By Space Coast Daily // June 9, 2020
Stress can kill you, both figuratively and literally. Even if it doesn’t, it can create havoc in your body and mind which can make life unbearable. There are many ways stress can affect your body that you may not realize.
What is Stress?
Stress, in simplest terms, is the fight or flight response. We feel it whenever we are in a situation our bodies consider threatening. In the early days of the earth, that developed as a survival tool. Early humans would be frightened at a large predatory animal and flee or they sensed an adversary and fight.
Today’s world doesn’t have predatory animals chasing us or enemies trying to steal your food. However, today’s humans can feel threatened by different situations such as a boss yelling at you, a car accident, a fight with your spouse, or mounting bills.
Many felt enormous stress withe pandemic shelter-in-place orders and job losses over the coronavirus.
Physical responses to stress include:
• Muscle pain
• Escalated heart rate
• Low energy
• Stomach cramps
• Choking feeling
Stress Affects Moods, Behaviors
These are just some of the physical symptoms you can experience from stress.
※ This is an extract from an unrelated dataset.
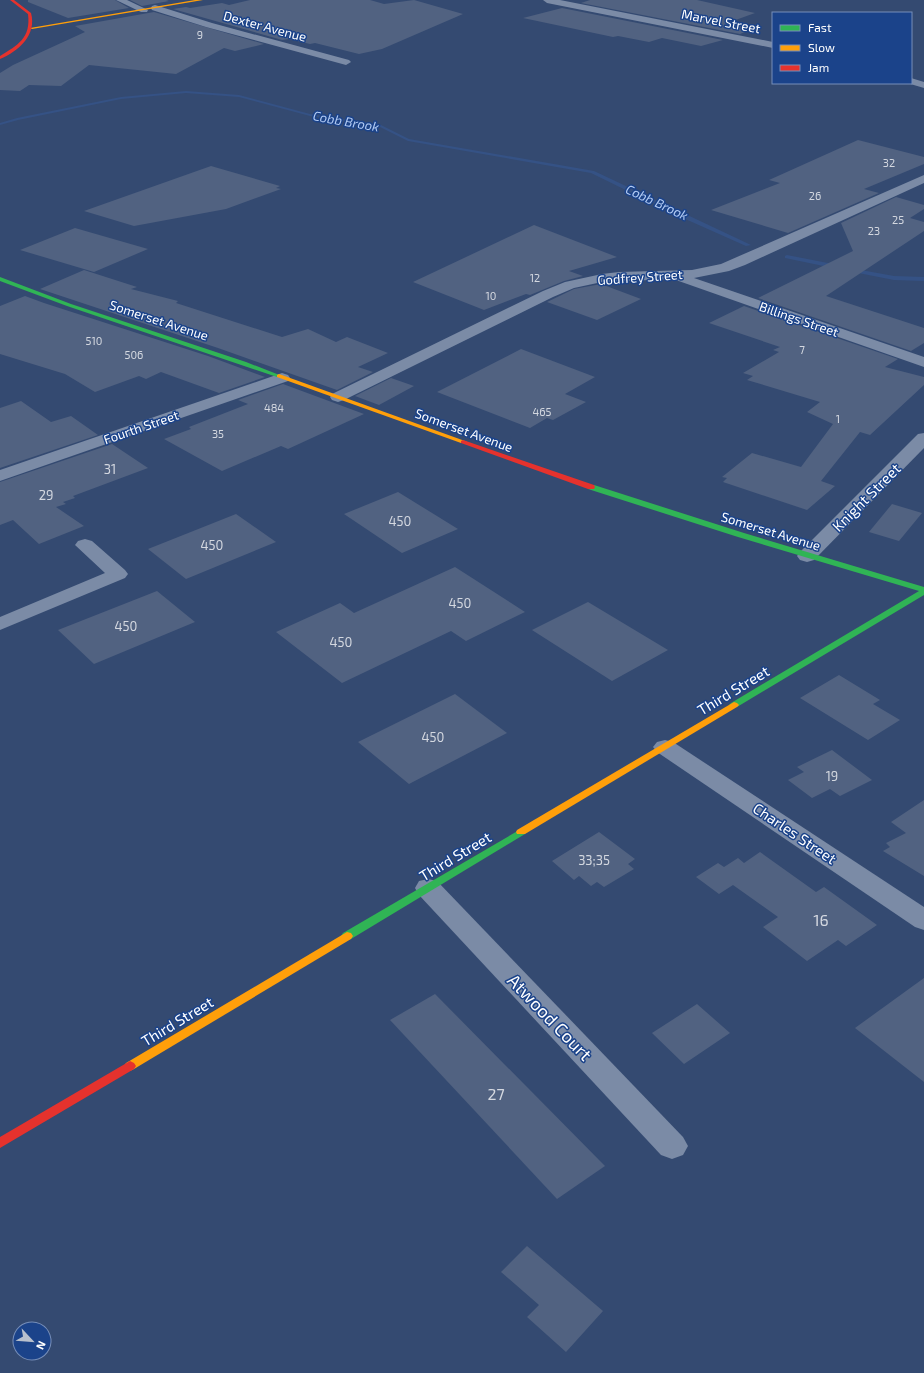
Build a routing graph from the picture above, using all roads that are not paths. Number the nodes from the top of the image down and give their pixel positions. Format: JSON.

Stress can also affect your mood, behavior, and emotions. It can cause anxiety, a lack of focus, an overwhelming feeling, and depression. It can herald to you overeating, initiating outbursts of anger or sadness, and abusing drugs or alcohol.
Hormones and Stress
There are scientific links to hormones and emotions. Author Datis Kaharrazian explains in his book Why Isn’t My Brain Working that serotonin and dopamine can have deficiencies that are the root cause of depression.
Testosterone deficiency has been known to cause depression in men as well, along with a lack of energy, low sex drive, and erectile dysfunction. Estrogen and progesterone need to balance out in women for women to feel good. Otherwise, it can lead to a decreased sex drive, headaches, mood swings, and problems with breasts such as tenderness and fibrocystic breasts.
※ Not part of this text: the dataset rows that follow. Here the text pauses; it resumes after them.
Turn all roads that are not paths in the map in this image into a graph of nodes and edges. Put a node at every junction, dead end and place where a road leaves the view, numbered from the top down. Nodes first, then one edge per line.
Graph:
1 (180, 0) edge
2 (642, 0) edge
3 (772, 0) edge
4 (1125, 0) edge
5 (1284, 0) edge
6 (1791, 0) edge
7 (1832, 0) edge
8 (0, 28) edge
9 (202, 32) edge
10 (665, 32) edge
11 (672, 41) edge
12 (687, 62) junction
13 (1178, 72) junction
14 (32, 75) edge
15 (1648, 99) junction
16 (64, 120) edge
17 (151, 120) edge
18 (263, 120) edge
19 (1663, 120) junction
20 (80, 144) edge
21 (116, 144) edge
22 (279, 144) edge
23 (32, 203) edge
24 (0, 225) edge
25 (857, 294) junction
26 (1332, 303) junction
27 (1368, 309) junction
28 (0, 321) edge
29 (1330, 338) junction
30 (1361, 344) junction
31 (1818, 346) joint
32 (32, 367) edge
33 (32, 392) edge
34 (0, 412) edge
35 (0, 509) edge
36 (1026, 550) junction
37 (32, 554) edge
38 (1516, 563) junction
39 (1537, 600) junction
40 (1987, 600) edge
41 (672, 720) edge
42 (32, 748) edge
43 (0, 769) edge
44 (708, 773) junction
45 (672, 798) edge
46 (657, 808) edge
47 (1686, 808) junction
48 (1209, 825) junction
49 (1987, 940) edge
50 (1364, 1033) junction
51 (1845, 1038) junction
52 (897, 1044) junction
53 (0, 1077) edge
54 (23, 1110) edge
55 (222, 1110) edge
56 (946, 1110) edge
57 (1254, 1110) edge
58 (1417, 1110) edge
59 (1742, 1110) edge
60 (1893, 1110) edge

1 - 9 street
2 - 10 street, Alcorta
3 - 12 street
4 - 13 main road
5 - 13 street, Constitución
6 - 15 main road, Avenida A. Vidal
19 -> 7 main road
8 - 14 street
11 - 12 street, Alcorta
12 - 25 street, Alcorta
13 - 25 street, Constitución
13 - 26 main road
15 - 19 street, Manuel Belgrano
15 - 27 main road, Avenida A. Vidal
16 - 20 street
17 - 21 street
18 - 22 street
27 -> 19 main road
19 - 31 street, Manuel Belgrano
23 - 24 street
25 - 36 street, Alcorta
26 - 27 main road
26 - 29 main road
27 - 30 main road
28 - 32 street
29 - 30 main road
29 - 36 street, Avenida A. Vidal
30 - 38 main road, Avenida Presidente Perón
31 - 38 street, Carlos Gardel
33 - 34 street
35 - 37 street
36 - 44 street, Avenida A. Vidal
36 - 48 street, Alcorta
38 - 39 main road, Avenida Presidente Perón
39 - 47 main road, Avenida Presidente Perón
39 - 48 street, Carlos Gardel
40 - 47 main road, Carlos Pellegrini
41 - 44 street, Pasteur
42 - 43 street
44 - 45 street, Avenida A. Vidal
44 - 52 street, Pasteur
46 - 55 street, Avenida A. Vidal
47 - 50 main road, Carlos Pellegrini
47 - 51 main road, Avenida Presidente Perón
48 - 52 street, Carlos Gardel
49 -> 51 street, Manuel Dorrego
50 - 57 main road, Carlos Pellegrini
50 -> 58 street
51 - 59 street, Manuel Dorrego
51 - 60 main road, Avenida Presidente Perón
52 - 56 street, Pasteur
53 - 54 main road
As HGH therapy clinic specialists report here Human Growth Hormone (HGH) can also be one of those hormones that affect your moods, emotions and cognitive functions. HGH is a peptide hormone produced by the pituitary gland, is considered as a stress hormone because it is produced to increase glucose concentration and free fatty acids. It helps children grow and mature, build muscle mass as well as muscle.
All hormones work together to help the body function. When some are off, it throws the body off-kilter. There are hormone therapies for HGH, testosterone, estrogen, and progesterone.
One study with 15 participants should that HGH responded to a thyrotropin-releasing hormone (TRH) that was most significant when there was stress. There were significant increases in the human growth hormone only when the TRH and stress were present.
There are some ways you can reduce the effects of stress without going to a doctor or a therapist. Some of the easiest things you can do is getting regular physical activity, do something for relaxation like yoga or meditation, spending time with friends and family, developing hobbies, and learning to laugh.
Natural things like including lavender around your house, including a treat like chocolate-covered strawberries sometimes, taking a luxurious bath, and getting a massage can help ease stress too.
You may choose to get some help balancing your hormones. There are herbs and supplements that can ease the symptoms of naturally declining hormones. A decline in hormone production typically occurs after age 40, so supplements are good to use in middle age and older.
There are those who suffer from hormone deficiency. This is a medical condition where hormone production is far less than it should be for your age. There are hormone therapies for HGH, testosterone, estrogen, and progesterone. Those who have a hormone deficiency can get human growth hormone injections and other types of bio-identical hormones at a clinic. However, there is a process to get a prescription for hormone replacement therapy.
Go to the Doctor
First, you must go to your doctor and get a blood test. The test will show your levels and how bad your deficiency is. Your doctor will then consult with you on treatment and issue you a prescription if he or she feels growth hormone therapy is the route you should take.
With a prescription, a hormone replacement therapy clinician can administer the injections and put you on a long-term course to better health. Do not get hormone therapy without a prescription or under a doctor’s care. It is illegal to do so, but more importantly, it is dangerous. Illicit hormone therapies can cause cancer, heart problems, and other fatal conditions.